Kagan and Snidman studied 400, 4-month old babies and classified them as high reactive (HR) and low reactive (LR) on the basis of their response to auditory, visual, and olfactory stimuli. They observed the babies’ responses in the form of heart rate increase, motor arousal (such as limb flexion and extension, motor tension, and back arch) and fretting or crying. They looked for the extremes of HR and LR babies and started to follow them.

They postulated that the HR children had inherited a low threshold of excitability in the amygdala; a part of the mid-brain called the limbic system, and the related limbic areas. The amygdala sends signals to the autonomic nervous system, communicating a sense of threat in the environment.

They studied the babies’ physiology and behavior in response to a number of laboratory procedures, from 9 months to 15 years. Some of these procedures were mild, such as puppets or tasting sweet and sour liquids, and some were more challenging, such as a toy robot and a stranger approaching wearing a lab coat and a gas mask. The two extreme styles of temperament, HR or LR, or behaviorally inhibited (BI) – shy, wary of novelty, slow to approach, or behaviorally uninhibited (BU) – sociable, comfortable with novelty, were remarkably consistent over the years.

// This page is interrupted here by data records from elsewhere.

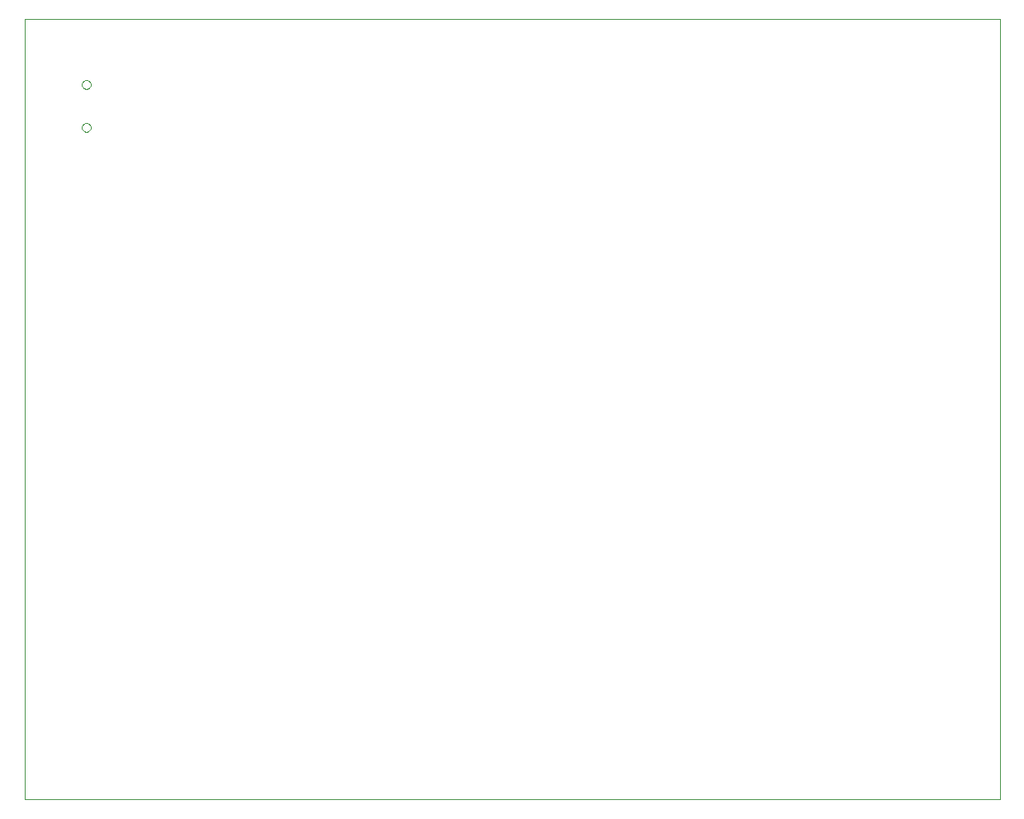
<source format=gbo>
G75*
G70*
%OFA0B0*%
%FSLAX24Y24*%
%IPPOS*%
%LPD*%
%AMOC8*
5,1,8,0,0,1.08239X$1,22.5*
%
%ADD10C,0.0000*%
D10*
X001581Y000967D02*
X001581Y032463D01*
X040951Y032463D01*
X040951Y000967D01*
X001581Y000967D01*
X003904Y028101D02*
X003906Y028127D01*
X003912Y028153D01*
X003922Y028178D01*
X003935Y028201D01*
X003951Y028221D01*
X003971Y028239D01*
X003993Y028254D01*
X004016Y028266D01*
X004042Y028274D01*
X004068Y028278D01*
X004094Y028278D01*
X004120Y028274D01*
X004146Y028266D01*
X004170Y028254D01*
X004191Y028239D01*
X004211Y028221D01*
X004227Y028201D01*
X004240Y028178D01*
X004250Y028153D01*
X004256Y028127D01*
X004258Y028101D01*
X004256Y028075D01*
X004250Y028049D01*
X004240Y028024D01*
X004227Y028001D01*
X004211Y027981D01*
X004191Y027963D01*
X004169Y027948D01*
X004146Y027936D01*
X004120Y027928D01*
X004094Y027924D01*
X004068Y027924D01*
X004042Y027928D01*
X004016Y027936D01*
X003992Y027948D01*
X003971Y027963D01*
X003951Y027981D01*
X003935Y028001D01*
X003922Y028024D01*
X003912Y028049D01*
X003906Y028075D01*
X003904Y028101D01*
X003904Y029833D02*
X003906Y029859D01*
X003912Y029885D01*
X003922Y029910D01*
X003935Y029933D01*
X003951Y029953D01*
X003971Y029971D01*
X003993Y029986D01*
X004016Y029998D01*
X004042Y030006D01*
X004068Y030010D01*
X004094Y030010D01*
X004120Y030006D01*
X004146Y029998D01*
X004170Y029986D01*
X004191Y029971D01*
X004211Y029953D01*
X004227Y029933D01*
X004240Y029910D01*
X004250Y029885D01*
X004256Y029859D01*
X004258Y029833D01*
X004256Y029807D01*
X004250Y029781D01*
X004240Y029756D01*
X004227Y029733D01*
X004211Y029713D01*
X004191Y029695D01*
X004169Y029680D01*
X004146Y029668D01*
X004120Y029660D01*
X004094Y029656D01*
X004068Y029656D01*
X004042Y029660D01*
X004016Y029668D01*
X003992Y029680D01*
X003971Y029695D01*
X003951Y029713D01*
X003935Y029733D01*
X003922Y029756D01*
X003912Y029781D01*
X003906Y029807D01*
X003904Y029833D01*
M02*

</source>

Interestingly, the researchers found that as the kids got older the physiological markers were more important than the behavioral ones. This was because the children were taught to be polite. It was less the general behavior to strangers that distinguished the HR from the LR kids, and more the smiles and spontaneous comments. When children are presented with the same stimuli in repeated exposures, for example when they are shown invalid pictures (a horse head on a fish body), they usually habituate to the stimulus. That means their reaction becomes smaller with repeated exposures. In the case of HR kids, however, there is no habituation! That means that although they look more and more like their LR peers in terms of social behavior, their heart rate, pupillary dilatation, muscle tension, and stress hormones remain more reactive.

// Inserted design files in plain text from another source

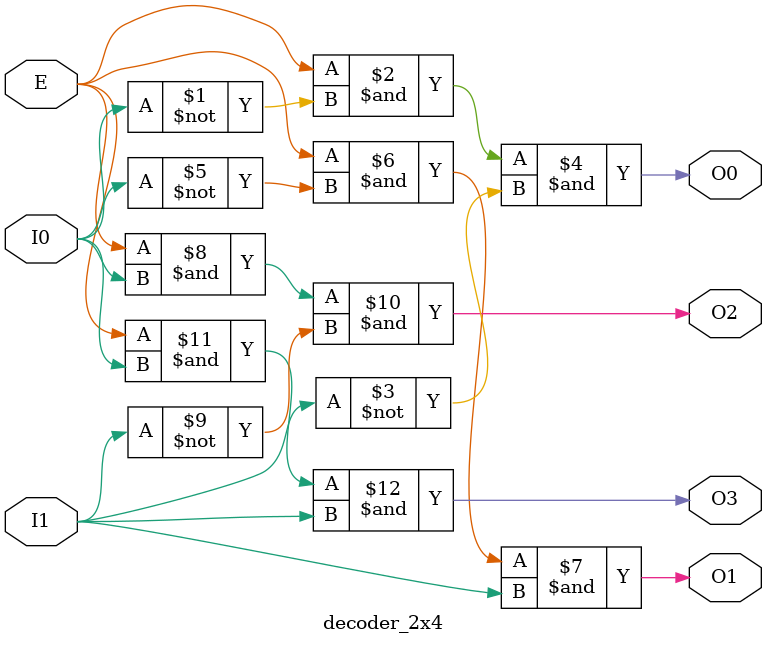
<source format=v>

/*
CONVERSION SOLUTION: 
(AB' + A'B)(C + D')
AB'C + AB'D' + A'BC + A'BD'
AB'C(D+D') + AB'D'(C+C') + A'BC(D+D') + A'BD'(C+C')
AB'CD + AB'CD' + AB'CD' + AB'C'D' + A'BCD + A'BCD' + A'BCD' + A'BC'D'
AB'CD + AB'CD' + AB'C'D' + A'BCD + A'BCD' + A'BC'D'
1011 + 1010 + 1000 + 0111 + 0110 + 0100
11, 10, 8, 7, 6, 4

Em=(4,6,7,8,10,11)
*/

`timescale 1ns / 1ps

//Module name: 
//F = (AB' + A'B)(C + D')

//implement negative output
module YUyG(En, F, A, B, C, D);
    input En, A, B, C, D;
    output reg F;
    wire E0, E1, E2, E3, O0, O1, O2, O3, O4, O5, O6, O7, O8, O9, O10, O11, O12, O13, O14, O15;
    wire temp1, temp2, temp3, temp4, temp5, temp6;

    // Structural decoder instantiation
    decoder_2x4 G1(En, A, B, E0, E1, E2, E3);
    decoder_2x4 G2(E0, C, D, O0, O1, O2, O3);
    decoder_2x4 G3(E1, C, D, O4, O5, O6, O7);
    decoder_2x4 G4(E2, C, D, O8, O9, O10, O11);
    decoder_2x4 G5(E3, C, D, O12, O13, O14, O15);

    //balance maxterms before nand
    not_6 G7(temp1, temp2, temp3, temp4, temp5, temp6, O4, O6, O7, O8, O10, O11);

    //nand
    always @*
    begin
        if (En == 1)
            F = ~(temp1 & temp2 & temp3 & temp4 & temp5 & temp6);
        else
            F = 1'bZ; // Set F to high-impedance ('z)
    end
endmodule

module not_6(F1, F2, F3, F4, F5, F6, O1, O2, O3, O4, O5, O6);
    input O1, O2, O3, O4, O5, O6;
    output F1, F2, F3, F4, F5, F6;

    not G6(F1, O1);
    not G7(F2, O2);
    not G8(F3, O3);
    not G9(F4, O4);
    not G10(F5, O5);
    not G11(F6, O6);

endmodule

module decoder_2x4(E,I0, I1, O0, O1, O2, O3);
    // declare input and output ports
    input E, I0, I1;
    output O0, O1, O2, O3;

    // assign output value by referring to logic diagram
    assign O0 = (E& ~I0& ~I1);
    assign O1 = (E& ~I0& I1);
    assign O2 = (E& I0& ~I1);
    assign O3 = (E& I0& I1);

endmodule



</source>
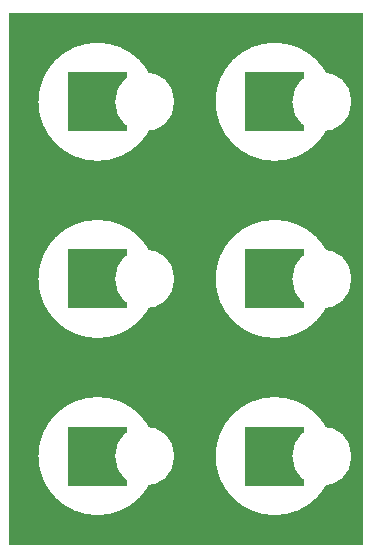
<source format=gbr>
G04 This file illustrates how to use levels to create holes*
%FSLAX25Y25*%
%MOMM*%
%SRX2Y3I15.0J15.0*%
G01*
G04 First level: big square - dark polarity*
%LPD*%
G36*
X250000Y250000D02*
X1750000D01*
Y1750000D01*
X250000D01*
Y250000D01*
G37*
G04 Second level: big circle - clear polarity*
%LPC*%
G36*
G75*
X500000Y1000000D02*
G03*
X500000Y1000000I500000J0D01*
G37*
G04 Third level: small square - dark polarity*
%LPD*%
G36*
X750000Y750000D02*
X1250000D01*
Y1250000D01*
X750000D01*
Y750000D01*
G37*
G04 Fourth level: small circle - clear polarity*
%LPC*%
G36*
G75*
X1150000Y1000000D02*
G03*
X1150000Y1000000I250000J0D01*
G37*
M02*

</source>
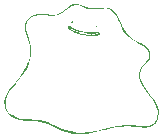
<source format=gbo>
%FSLAX34Y34*%
G04 Gerber Fmt 3.4, Leading zero omitted, Abs format*
G04 (created by PCBNEW (2014-03-19 BZR 4756)-product) date Thu 19 Jun 2014 10:11:17 PM AKDT*
%MOIN*%
G01*
G70*
G90*
G04 APERTURE LIST*
%ADD10C,0.005906*%
%ADD11C,0.003937*%
G04 APERTURE END LIST*
G54D10*
G54D11*
G36*
X54923Y-30869D02*
X54900Y-30984D01*
X54889Y-31019D01*
X54884Y-31031D01*
X54884Y-30790D01*
X54869Y-30697D01*
X54831Y-30599D01*
X54769Y-30490D01*
X54678Y-30362D01*
X54599Y-30260D01*
X54491Y-30122D01*
X54410Y-30009D01*
X54352Y-29915D01*
X54312Y-29832D01*
X54287Y-29752D01*
X54274Y-29669D01*
X54271Y-29630D01*
X54271Y-29523D01*
X54288Y-29432D01*
X54327Y-29344D01*
X54392Y-29250D01*
X54479Y-29151D01*
X54540Y-29081D01*
X54577Y-29030D01*
X54594Y-28985D01*
X54599Y-28936D01*
X54599Y-28925D01*
X54592Y-28850D01*
X54566Y-28783D01*
X54518Y-28719D01*
X54443Y-28654D01*
X54336Y-28583D01*
X54193Y-28500D01*
X54180Y-28493D01*
X54052Y-28413D01*
X53929Y-28317D01*
X53822Y-28216D01*
X53740Y-28118D01*
X53706Y-28062D01*
X53681Y-28006D01*
X53646Y-27923D01*
X53609Y-27828D01*
X53598Y-27799D01*
X53520Y-27632D01*
X53429Y-27506D01*
X53321Y-27418D01*
X53272Y-27392D01*
X53221Y-27372D01*
X53174Y-27362D01*
X53117Y-27362D01*
X53036Y-27370D01*
X52986Y-27376D01*
X52817Y-27393D01*
X52678Y-27392D01*
X52559Y-27373D01*
X52449Y-27334D01*
X52405Y-27312D01*
X52274Y-27259D01*
X52153Y-27243D01*
X52037Y-27266D01*
X51919Y-27330D01*
X51808Y-27420D01*
X51707Y-27503D01*
X51613Y-27560D01*
X51513Y-27593D01*
X51398Y-27605D01*
X51255Y-27600D01*
X51186Y-27593D01*
X51076Y-27582D01*
X50997Y-27577D01*
X50936Y-27579D01*
X50880Y-27589D01*
X50815Y-27607D01*
X50783Y-27617D01*
X50666Y-27662D01*
X50587Y-27714D01*
X50535Y-27779D01*
X50510Y-27843D01*
X50495Y-27909D01*
X50491Y-27974D01*
X50499Y-28048D01*
X50520Y-28141D01*
X50556Y-28260D01*
X50580Y-28333D01*
X50632Y-28504D01*
X50662Y-28649D01*
X50672Y-28780D01*
X50661Y-28908D01*
X50633Y-29039D01*
X50581Y-29208D01*
X50511Y-29366D01*
X50419Y-29522D01*
X50299Y-29684D01*
X50147Y-29861D01*
X50145Y-29863D01*
X49999Y-30043D01*
X49896Y-30212D01*
X49834Y-30372D01*
X49815Y-30524D01*
X49837Y-30669D01*
X49861Y-30735D01*
X49902Y-30808D01*
X49960Y-30869D01*
X50042Y-30926D01*
X50159Y-30985D01*
X50171Y-30990D01*
X50226Y-31014D01*
X50278Y-31031D01*
X50337Y-31042D01*
X50412Y-31050D01*
X50513Y-31054D01*
X50622Y-31057D01*
X50767Y-31063D01*
X50888Y-31073D01*
X50994Y-31090D01*
X51098Y-31117D01*
X51210Y-31156D01*
X51339Y-31211D01*
X51484Y-31278D01*
X51608Y-31334D01*
X51722Y-31379D01*
X51840Y-31419D01*
X51976Y-31457D01*
X52122Y-31494D01*
X52182Y-31500D01*
X52276Y-31501D01*
X52392Y-31496D01*
X52520Y-31487D01*
X52648Y-31474D01*
X52766Y-31458D01*
X52844Y-31444D01*
X52964Y-31416D01*
X53093Y-31383D01*
X53208Y-31350D01*
X53233Y-31342D01*
X53519Y-31271D01*
X53821Y-31242D01*
X54137Y-31255D01*
X54222Y-31265D01*
X54400Y-31282D01*
X54542Y-31280D01*
X54652Y-31257D01*
X54736Y-31211D01*
X54798Y-31139D01*
X54842Y-31040D01*
X54856Y-30994D01*
X54879Y-30887D01*
X54884Y-30790D01*
X54884Y-31031D01*
X54855Y-31104D01*
X54815Y-31180D01*
X54782Y-31225D01*
X54693Y-31289D01*
X54580Y-31328D01*
X54455Y-31337D01*
X54396Y-31329D01*
X54332Y-31321D01*
X54235Y-31311D01*
X54119Y-31303D01*
X53995Y-31296D01*
X53981Y-31295D01*
X53811Y-31292D01*
X53655Y-31299D01*
X53503Y-31318D01*
X53341Y-31351D01*
X53156Y-31400D01*
X53066Y-31426D01*
X52792Y-31495D01*
X52530Y-31536D01*
X52285Y-31549D01*
X52064Y-31532D01*
X51944Y-31508D01*
X51833Y-31477D01*
X51727Y-31441D01*
X51615Y-31397D01*
X51485Y-31339D01*
X51354Y-31278D01*
X51212Y-31213D01*
X51086Y-31167D01*
X50963Y-31135D01*
X50830Y-31116D01*
X50674Y-31105D01*
X50573Y-31102D01*
X50269Y-31095D01*
X50096Y-31007D01*
X49970Y-30932D01*
X49880Y-30853D01*
X49822Y-30760D01*
X49787Y-30645D01*
X49780Y-30609D01*
X49774Y-30478D01*
X49797Y-30347D01*
X49851Y-30211D01*
X49938Y-30064D01*
X50060Y-29902D01*
X50147Y-29801D01*
X50289Y-29631D01*
X50401Y-29471D01*
X50491Y-29309D01*
X50565Y-29131D01*
X50578Y-29097D01*
X50616Y-28973D01*
X50636Y-28860D01*
X50638Y-28747D01*
X50621Y-28624D01*
X50585Y-28481D01*
X50532Y-28319D01*
X50486Y-28176D01*
X50460Y-28064D01*
X50452Y-27973D01*
X50463Y-27893D01*
X50493Y-27814D01*
X50523Y-27760D01*
X50582Y-27683D01*
X50664Y-27623D01*
X50776Y-27575D01*
X50850Y-27553D01*
X50897Y-27542D01*
X50946Y-27535D01*
X51003Y-27534D01*
X51079Y-27538D01*
X51180Y-27548D01*
X51317Y-27563D01*
X51336Y-27565D01*
X51415Y-27571D01*
X51479Y-27563D01*
X51551Y-27538D01*
X51591Y-27521D01*
X51679Y-27473D01*
X51765Y-27414D01*
X51811Y-27376D01*
X51929Y-27280D01*
X52047Y-27219D01*
X52157Y-27197D01*
X52163Y-27197D01*
X52232Y-27207D01*
X52325Y-27235D01*
X52419Y-27273D01*
X52511Y-27312D01*
X52592Y-27337D01*
X52673Y-27351D01*
X52766Y-27355D01*
X52884Y-27350D01*
X52983Y-27343D01*
X53084Y-27335D01*
X53155Y-27333D01*
X53208Y-27339D01*
X53255Y-27354D01*
X53312Y-27380D01*
X53319Y-27384D01*
X53398Y-27428D01*
X53461Y-27482D01*
X53517Y-27552D01*
X53569Y-27647D01*
X53624Y-27775D01*
X53645Y-27827D01*
X53700Y-27960D01*
X53753Y-28062D01*
X53811Y-28145D01*
X53840Y-28179D01*
X53911Y-28258D01*
X53969Y-28316D01*
X54025Y-28361D01*
X54092Y-28403D01*
X54181Y-28451D01*
X54232Y-28478D01*
X54327Y-28528D01*
X54413Y-28577D01*
X54480Y-28618D01*
X54503Y-28634D01*
X54586Y-28722D01*
X54631Y-28825D01*
X54638Y-28935D01*
X54608Y-29045D01*
X54541Y-29146D01*
X54484Y-29199D01*
X54397Y-29294D01*
X54336Y-29419D01*
X54306Y-29564D01*
X54304Y-29602D01*
X54305Y-29686D01*
X54317Y-29752D01*
X54346Y-29821D01*
X54375Y-29875D01*
X54419Y-29946D01*
X54483Y-30038D01*
X54558Y-30140D01*
X54628Y-30230D01*
X54748Y-30388D01*
X54836Y-30525D01*
X54893Y-30646D01*
X54921Y-30759D01*
X54923Y-30869D01*
X54923Y-30869D01*
X54923Y-30869D01*
G37*
G36*
X52965Y-28173D02*
X52963Y-28204D01*
X52930Y-28237D01*
X52911Y-28246D01*
X52911Y-28202D01*
X52892Y-28192D01*
X52845Y-28191D01*
X52787Y-28197D01*
X52734Y-28208D01*
X52701Y-28223D01*
X52700Y-28224D01*
X52699Y-28238D01*
X52738Y-28236D01*
X52752Y-28233D01*
X52817Y-28223D01*
X52868Y-28219D01*
X52869Y-28219D01*
X52904Y-28211D01*
X52911Y-28202D01*
X52911Y-28246D01*
X52880Y-28261D01*
X52848Y-28267D01*
X52714Y-28273D01*
X52660Y-28272D01*
X52660Y-28230D01*
X52658Y-28226D01*
X52631Y-28216D01*
X52571Y-28199D01*
X52485Y-28179D01*
X52399Y-28161D01*
X52285Y-28135D01*
X52174Y-28104D01*
X52082Y-28072D01*
X52038Y-28053D01*
X51978Y-28024D01*
X51955Y-28016D01*
X51964Y-28028D01*
X51977Y-28039D01*
X52037Y-28077D01*
X52126Y-28120D01*
X52229Y-28162D01*
X52332Y-28198D01*
X52388Y-28214D01*
X52454Y-28226D01*
X52526Y-28235D01*
X52591Y-28238D01*
X52640Y-28237D01*
X52660Y-28230D01*
X52660Y-28272D01*
X52607Y-28272D01*
X52510Y-28263D01*
X52499Y-28262D01*
X52374Y-28239D01*
X52249Y-28205D01*
X52131Y-28164D01*
X52029Y-28118D01*
X51950Y-28071D01*
X51901Y-28026D01*
X51888Y-27995D01*
X51901Y-27960D01*
X51942Y-27957D01*
X52011Y-27984D01*
X52053Y-28008D01*
X52176Y-28064D01*
X52330Y-28108D01*
X52502Y-28140D01*
X52679Y-28154D01*
X52737Y-28155D01*
X52831Y-28156D01*
X52907Y-28161D01*
X52955Y-28168D01*
X52965Y-28173D01*
X52965Y-28173D01*
X52965Y-28173D01*
G37*
G36*
X52870Y-27963D02*
X52852Y-27989D01*
X52846Y-27992D01*
X52825Y-27982D01*
X52822Y-27963D01*
X52833Y-27936D01*
X52846Y-27934D01*
X52869Y-27957D01*
X52870Y-27963D01*
X52870Y-27963D01*
X52870Y-27963D01*
G37*
G36*
X52044Y-27808D02*
X52030Y-27838D01*
X52000Y-27833D01*
X51993Y-27827D01*
X51988Y-27799D01*
X52011Y-27777D01*
X52023Y-27775D01*
X52042Y-27793D01*
X52044Y-27808D01*
X52044Y-27808D01*
X52044Y-27808D01*
G37*
M02*

</source>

This is very interesting to me in my work with children and families. For more than two decades, Attachment Theory has dominated research in child psychology. This way of understanding child development minimizes the contribution of temperament. Yet, I have found temperament a very useful way of making sense of some of the problems that parents bring to me regarding their children’s behavior. It is also helpful to me when I consult to preschool teachers. In the next blog posting I will describe how I use ideas of temperament to help parents and teachers understand the children in their care.

Readings

Schwartz C, Snidman N, Kagan J (1999). Adolescent social anxiety as an outcome of inhibited temperament in childhood, JAACAP 38(8):1008-1015.

Kagan J (1997) Temperament and the reactions to unfamiliarity, Child Development 68(1):139-143.

Kagan J (1989). Temperamental contributions to social behavior, American Psychologist 44(4):668-674.